If Africa has 65% of the World’s arable land, according to the African Development Bank, why do we spend 35 billion USD annually to import food even as our youth roam around unemployed? Depressingly, we are projected to spend a whopping 110 billion USD on food imports annually by 2025!
Today, Brazil, Indonesia and Thailand each produce more food than Sub-Saharan Africa. Sadly , currently, we spend more on the millitary than on Agriculture.
Since Nkrumah’s seminal 1963 Addis Ababa speech during the founding of the O. A.U., no African leader has laid out a vision of comparable depth, breadth and excitement.
Our leaders continue to re-arrange the chairs on the deck of our titanic continent even as it heads towards the proverbial iceberg.

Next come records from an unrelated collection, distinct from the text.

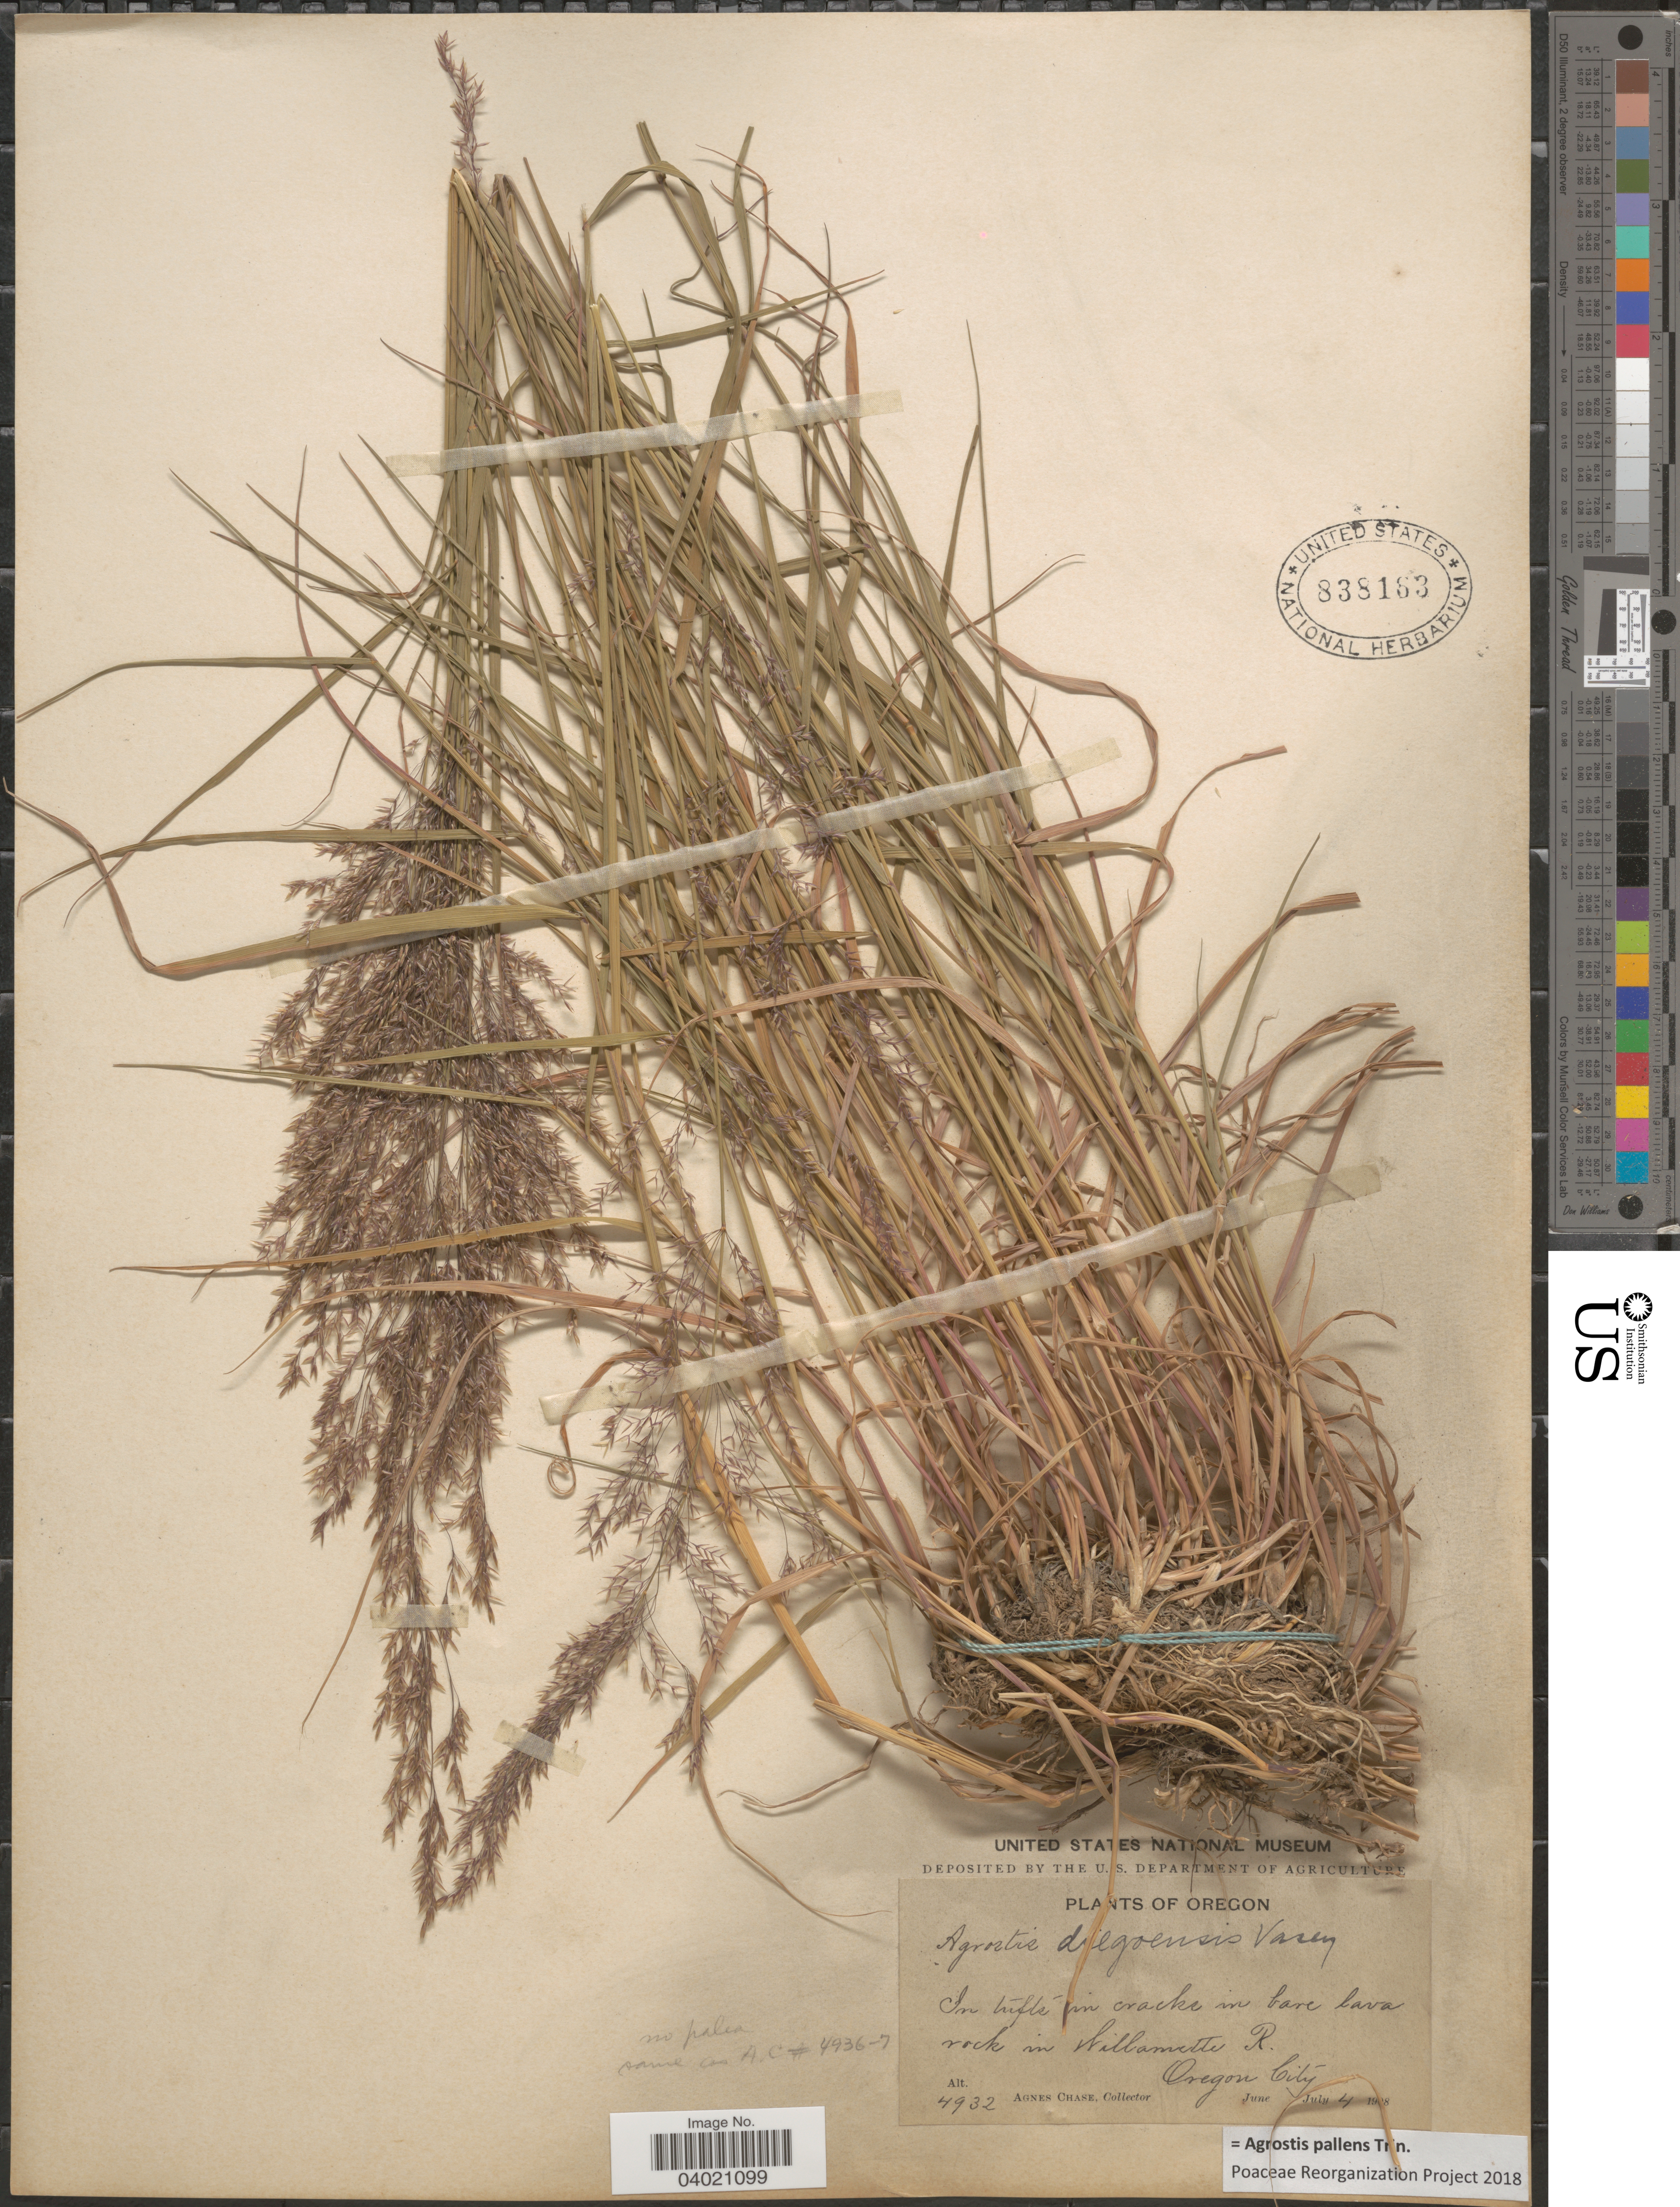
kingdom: Plantae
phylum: Tracheophyta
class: Liliopsida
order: Poales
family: Poaceae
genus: Agrostis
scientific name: Agrostis pallens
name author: Trin.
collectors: A. Chase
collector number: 4932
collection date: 1908-07-04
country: United States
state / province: Oregon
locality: In Willamette R. Oregon City.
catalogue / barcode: US 838163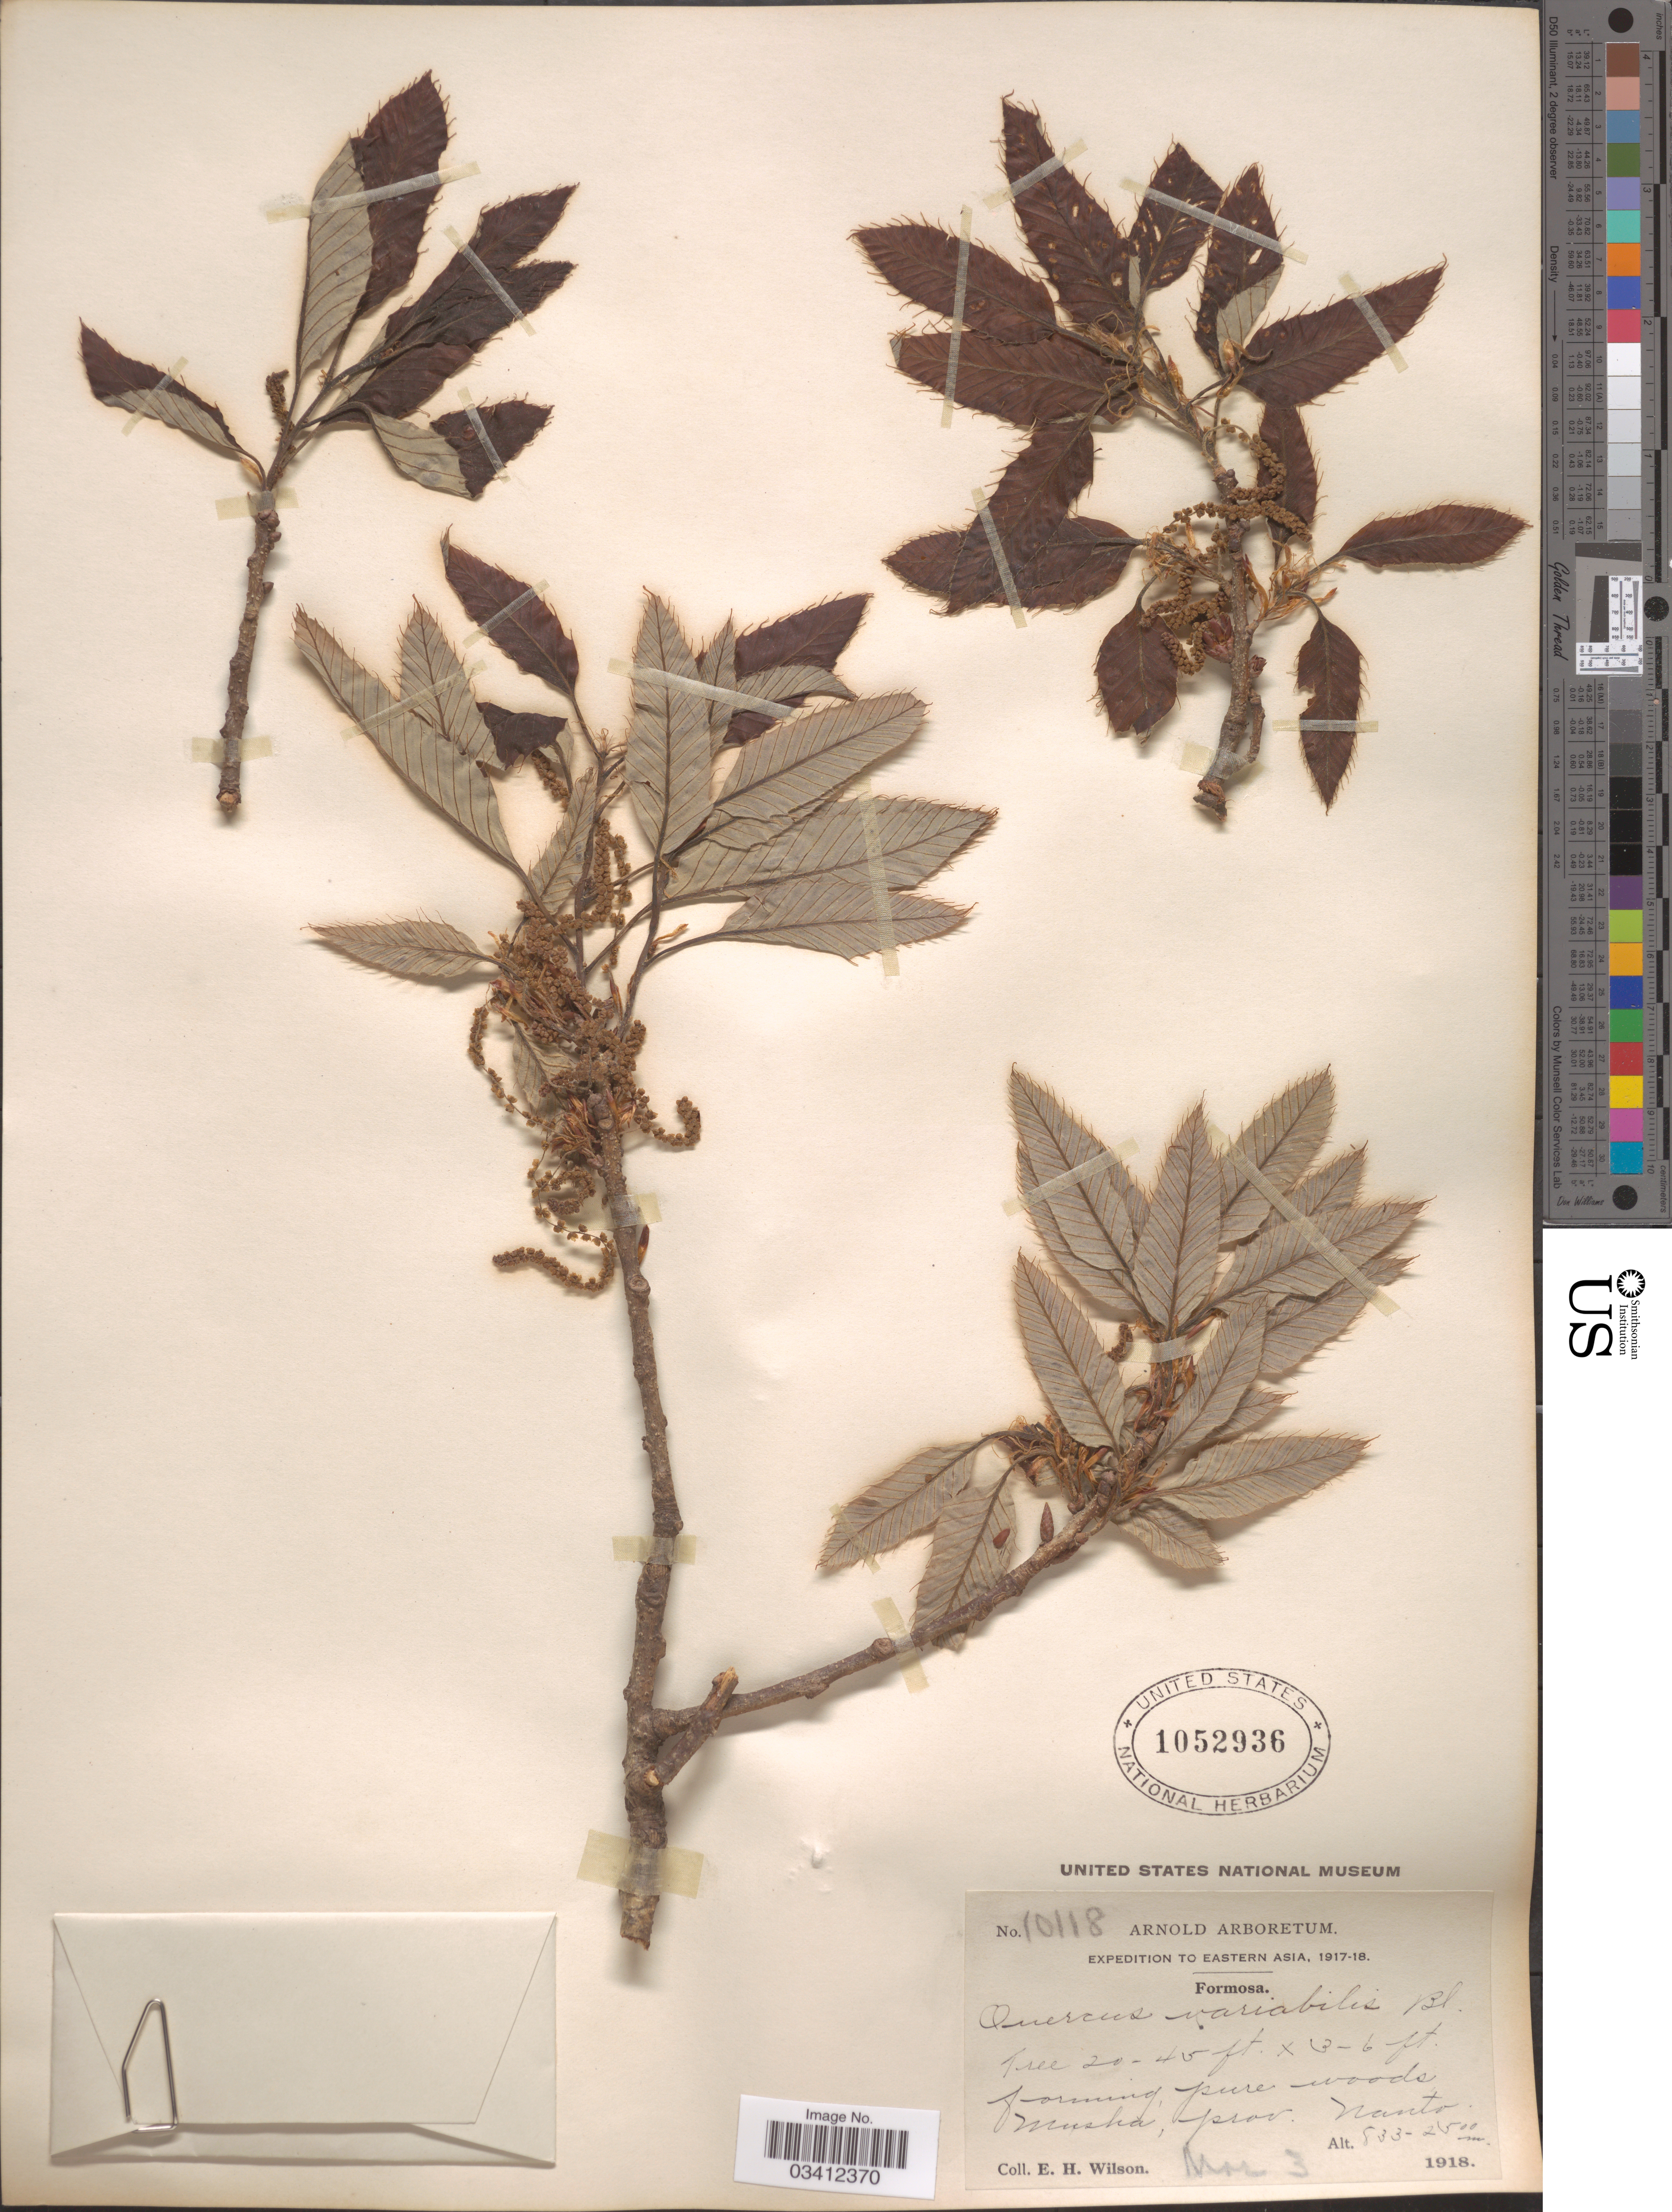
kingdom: Plantae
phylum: Tracheophyta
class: Magnoliopsida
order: Fagales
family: Fagaceae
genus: Quercus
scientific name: Quercus variabilis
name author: Blume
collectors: E. Wilson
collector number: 10118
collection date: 1918-03-03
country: Taiwan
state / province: Nantou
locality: Eastern Asia. Formosa. Musha, Prov. Nanto.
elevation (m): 833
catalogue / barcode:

We lack thinking and innovation. We lack the will to solve basic and pervasive problems.
Our tragedy is not for want of talent. We are the continent that produced a Pope 6 centuries ago. We are the continent that has produced 2 UN Secretary-generals, Pele and Mohammed Ali. We produced the geniuses whose inventions and innovations have transformed American and world science, arts and literature. And we are the continent on which a Malawian teenager invented windmills, a Ghanaian boy, Mawuli could drive the first time he sat behind the wheels of a car because he has watched his father and uncles for years and geniuses in Accra and Lagos can demonstrate, in a backhanded way, their ingenuity with 419 scams.
Some day, the youth of Africa will rise up against the selfish leaders whose greed has failed them and sent them, across the Sahara and the Mediterranean in search of opportunity. Or the voices of the dead, in unmarked graves will reach heaven and ask God for justice against the leaders who failed them.
Let us give our youth, in our schools, skills that are needed for our development.
Let us develop our Agriculture so that the 35 billion USD we spend a year importing food can help make our youth proud and prosperous farmers instead of dead migrants.
Let us stop parrotting the bull that drugs are not dangerous so our youth will not be sucked into its death spiral. Let our ambitions be about doing, for others, rather than being for ourselves.
Let us continue to advocate and struggle, on behalf of our youth.